Cultural Anthropology’s View on Child Rearing

By Madison Pearson

Cultural Anthropology studies a culture to understand its behaviors and values. As anthropology sees it, culture is the all-encompassing force that influences a child’s development, personality, psyche, and actions. It defines who they are, who they are going to be, their future, and their culture’s future. Essentially, children are raised by their culture. This process, called enculturation, starts with how children are treated by their community at a very young age, and occurs in three main forms.

The first type of child-rearing is independence training and is the culturally accepted norm amongst large, industrialized societies. Cultural Anthropology: The Human Challenge writes that these cultures, “foster independence, self-reliance, and personal achievement” [137]. The American culture desires these attributes, and raises its children accordingly. As John Adams, a founding father and America’s second president, expressed, “Children should be educated and instructed in the principles of freedom.” Independence training is built solely around the importance of the individual and encourages people to be ambitious, innovative, persistent, and brave.

Dependence training is nearly the complete opposite. Societies that employ this strategy are focused on the importance of extended family and community. Dependence training is most common in smaller groups, such as food-foragers, pastoralists, and isolated farming communities. The Cultural Anthropologytextbook states, “dependence training socializes people to think of themselves in terms of the larger whole. Its effect is to create community members whose idea of selfhood transcends individualism” [135]. For example, children in these societies learn to complete small tasks at a very early age. This strategy is essential to the community’s survival, as it teaches its children to contribute to the well-being of the entire group. Cultures that utilize dependence training emphasize the importance of generosity.

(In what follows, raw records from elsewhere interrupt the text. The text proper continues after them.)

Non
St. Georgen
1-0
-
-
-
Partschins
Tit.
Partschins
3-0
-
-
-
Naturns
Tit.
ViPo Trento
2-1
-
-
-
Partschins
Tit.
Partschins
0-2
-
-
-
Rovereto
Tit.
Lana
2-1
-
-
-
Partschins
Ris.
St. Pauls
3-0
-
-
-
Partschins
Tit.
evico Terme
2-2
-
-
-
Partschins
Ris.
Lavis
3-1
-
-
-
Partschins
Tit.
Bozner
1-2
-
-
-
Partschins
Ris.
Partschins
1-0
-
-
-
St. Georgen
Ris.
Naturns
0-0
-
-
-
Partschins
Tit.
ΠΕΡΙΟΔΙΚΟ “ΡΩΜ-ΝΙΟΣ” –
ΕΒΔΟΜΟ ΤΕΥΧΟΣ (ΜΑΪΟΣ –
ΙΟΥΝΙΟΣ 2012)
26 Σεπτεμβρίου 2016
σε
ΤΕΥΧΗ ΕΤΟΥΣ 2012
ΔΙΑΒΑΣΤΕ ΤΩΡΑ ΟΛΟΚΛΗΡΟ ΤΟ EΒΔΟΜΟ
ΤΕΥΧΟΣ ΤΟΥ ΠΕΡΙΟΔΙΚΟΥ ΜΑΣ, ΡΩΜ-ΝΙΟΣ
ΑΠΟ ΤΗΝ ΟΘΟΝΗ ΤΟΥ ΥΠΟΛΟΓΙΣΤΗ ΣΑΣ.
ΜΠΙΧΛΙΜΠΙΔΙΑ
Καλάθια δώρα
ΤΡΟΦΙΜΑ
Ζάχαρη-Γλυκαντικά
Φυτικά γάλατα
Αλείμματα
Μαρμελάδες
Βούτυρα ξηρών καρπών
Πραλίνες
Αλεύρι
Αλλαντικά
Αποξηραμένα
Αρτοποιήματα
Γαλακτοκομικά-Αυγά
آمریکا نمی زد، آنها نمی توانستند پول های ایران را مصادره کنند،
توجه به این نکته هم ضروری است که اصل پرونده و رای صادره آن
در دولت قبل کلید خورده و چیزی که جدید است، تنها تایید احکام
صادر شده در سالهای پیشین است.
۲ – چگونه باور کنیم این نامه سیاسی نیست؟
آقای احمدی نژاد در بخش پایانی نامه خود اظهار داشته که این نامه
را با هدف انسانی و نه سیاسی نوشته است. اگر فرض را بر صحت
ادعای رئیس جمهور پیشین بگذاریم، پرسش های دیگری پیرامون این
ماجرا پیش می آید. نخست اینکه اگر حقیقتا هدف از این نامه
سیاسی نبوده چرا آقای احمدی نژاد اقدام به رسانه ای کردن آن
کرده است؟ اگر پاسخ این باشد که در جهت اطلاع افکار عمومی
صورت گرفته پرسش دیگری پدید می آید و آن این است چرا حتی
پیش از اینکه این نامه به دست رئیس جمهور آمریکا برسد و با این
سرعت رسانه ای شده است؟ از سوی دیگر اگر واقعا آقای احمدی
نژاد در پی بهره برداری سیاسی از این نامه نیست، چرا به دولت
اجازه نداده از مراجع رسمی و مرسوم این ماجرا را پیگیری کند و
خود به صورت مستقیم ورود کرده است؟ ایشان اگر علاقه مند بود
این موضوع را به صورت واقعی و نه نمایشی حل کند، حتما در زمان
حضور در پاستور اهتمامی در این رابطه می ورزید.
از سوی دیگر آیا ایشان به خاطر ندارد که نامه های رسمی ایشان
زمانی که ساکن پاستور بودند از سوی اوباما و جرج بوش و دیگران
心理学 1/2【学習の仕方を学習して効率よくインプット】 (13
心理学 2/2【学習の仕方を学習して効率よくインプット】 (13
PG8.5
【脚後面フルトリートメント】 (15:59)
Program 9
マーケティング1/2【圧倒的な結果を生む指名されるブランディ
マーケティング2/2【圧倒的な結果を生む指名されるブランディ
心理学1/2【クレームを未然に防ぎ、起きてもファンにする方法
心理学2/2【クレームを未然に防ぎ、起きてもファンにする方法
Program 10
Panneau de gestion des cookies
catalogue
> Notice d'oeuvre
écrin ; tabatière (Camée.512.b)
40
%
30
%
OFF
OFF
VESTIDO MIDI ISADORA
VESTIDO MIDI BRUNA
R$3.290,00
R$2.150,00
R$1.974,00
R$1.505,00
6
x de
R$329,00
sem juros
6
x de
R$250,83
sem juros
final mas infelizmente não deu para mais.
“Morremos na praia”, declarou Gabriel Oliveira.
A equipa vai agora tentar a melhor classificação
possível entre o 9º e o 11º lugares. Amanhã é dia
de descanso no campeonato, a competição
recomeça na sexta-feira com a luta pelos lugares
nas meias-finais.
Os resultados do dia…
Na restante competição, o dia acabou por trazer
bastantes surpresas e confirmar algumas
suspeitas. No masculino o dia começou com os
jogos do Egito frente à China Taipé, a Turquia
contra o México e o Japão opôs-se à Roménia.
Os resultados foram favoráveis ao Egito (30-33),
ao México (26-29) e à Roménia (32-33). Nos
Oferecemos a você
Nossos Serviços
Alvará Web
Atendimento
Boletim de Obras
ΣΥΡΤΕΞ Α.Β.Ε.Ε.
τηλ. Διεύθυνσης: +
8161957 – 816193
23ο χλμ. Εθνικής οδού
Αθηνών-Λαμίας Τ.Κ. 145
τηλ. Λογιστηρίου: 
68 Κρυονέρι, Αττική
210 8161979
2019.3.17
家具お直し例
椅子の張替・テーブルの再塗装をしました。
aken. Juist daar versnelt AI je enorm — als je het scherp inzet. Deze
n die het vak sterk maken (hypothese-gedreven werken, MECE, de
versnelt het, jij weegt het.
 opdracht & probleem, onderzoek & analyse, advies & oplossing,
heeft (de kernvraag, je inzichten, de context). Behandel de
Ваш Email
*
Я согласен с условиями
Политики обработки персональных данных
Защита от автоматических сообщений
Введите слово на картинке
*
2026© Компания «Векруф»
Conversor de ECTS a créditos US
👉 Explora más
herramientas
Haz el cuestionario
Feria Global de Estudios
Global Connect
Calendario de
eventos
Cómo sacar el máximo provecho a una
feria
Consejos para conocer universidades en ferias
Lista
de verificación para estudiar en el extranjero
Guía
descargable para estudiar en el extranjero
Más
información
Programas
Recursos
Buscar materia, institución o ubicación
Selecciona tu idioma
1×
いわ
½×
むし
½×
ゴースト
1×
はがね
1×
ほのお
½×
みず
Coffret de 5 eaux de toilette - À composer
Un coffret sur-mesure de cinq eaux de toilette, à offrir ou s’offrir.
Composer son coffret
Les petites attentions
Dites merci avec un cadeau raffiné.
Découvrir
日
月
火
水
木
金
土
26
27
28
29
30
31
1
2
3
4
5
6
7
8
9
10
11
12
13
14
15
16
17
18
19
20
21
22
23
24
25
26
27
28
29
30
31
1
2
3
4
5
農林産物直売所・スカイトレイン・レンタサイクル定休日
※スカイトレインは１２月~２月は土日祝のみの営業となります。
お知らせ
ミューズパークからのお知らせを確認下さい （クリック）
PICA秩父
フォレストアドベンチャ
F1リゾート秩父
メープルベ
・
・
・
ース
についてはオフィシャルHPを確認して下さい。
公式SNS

Meanwhile, interdependence training is another, if less common, form of child-rearing. Cultural Anthropology states that children raised in these communities are, “made to feel ‘constantly cherished by as many people as possible,’ learning early on that individual security comes through the intertwining of lives, collectively sharing joys and burdens (Gottlieb, 2003, 2004, 2005)” [136]. At the core, these cultures value social connections through meaningful relationships with many different people. The Beng peoples of Côte d’Ivoire in West Africa raise their children this way. They believe that each infant is filled with the spirit, or wru, of an ancestor. Because of this, the entire community has a sense of honor for the infant, and will nurture it collectively [136].

Parents who seek to raise their child in accordance with their own culture, may automatically ascribe to one of these strategies; or they may implement an eclectic mix that mirrors their personal values of how they want their child to be nurtured and loved.